■ Directions
Output only an exact transcription of the line containing "1188 814 140.12" and all lines that follow it in the data below.

■ Record excerpts
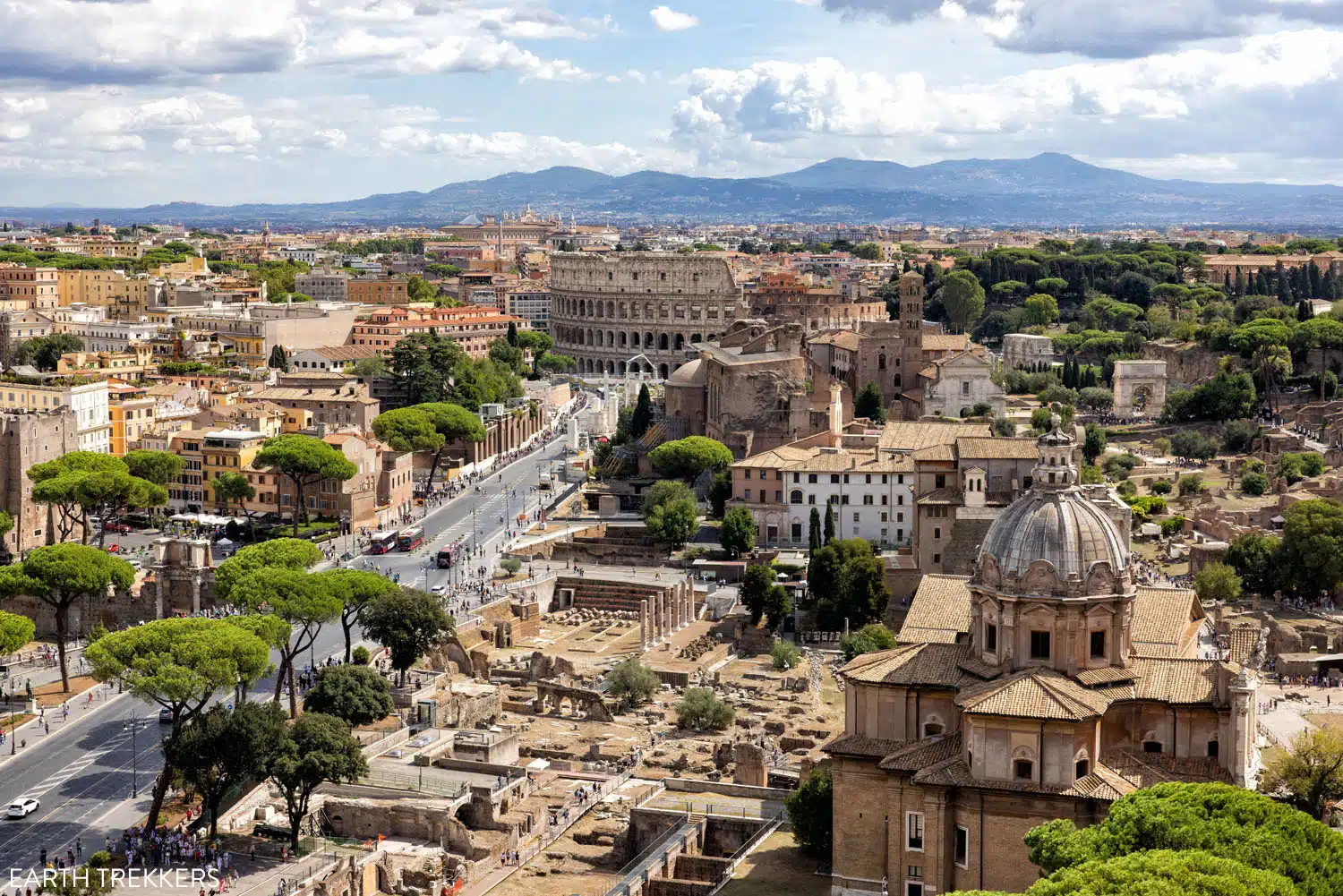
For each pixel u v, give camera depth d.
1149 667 164.38
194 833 197.25
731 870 179.88
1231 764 158.88
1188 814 140.12
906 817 162.25
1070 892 124.56
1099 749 160.25
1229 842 136.38
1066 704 154.25
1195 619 178.75
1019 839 155.38
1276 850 135.25
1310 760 185.75
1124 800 145.88
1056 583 160.75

■ Your response
1188 814 140.12
906 817 162.25
1070 892 124.56
1099 749 160.25
1229 842 136.38
1066 704 154.25
1195 619 178.75
1019 839 155.38
1276 850 135.25
1310 760 185.75
1124 800 145.88
1056 583 160.75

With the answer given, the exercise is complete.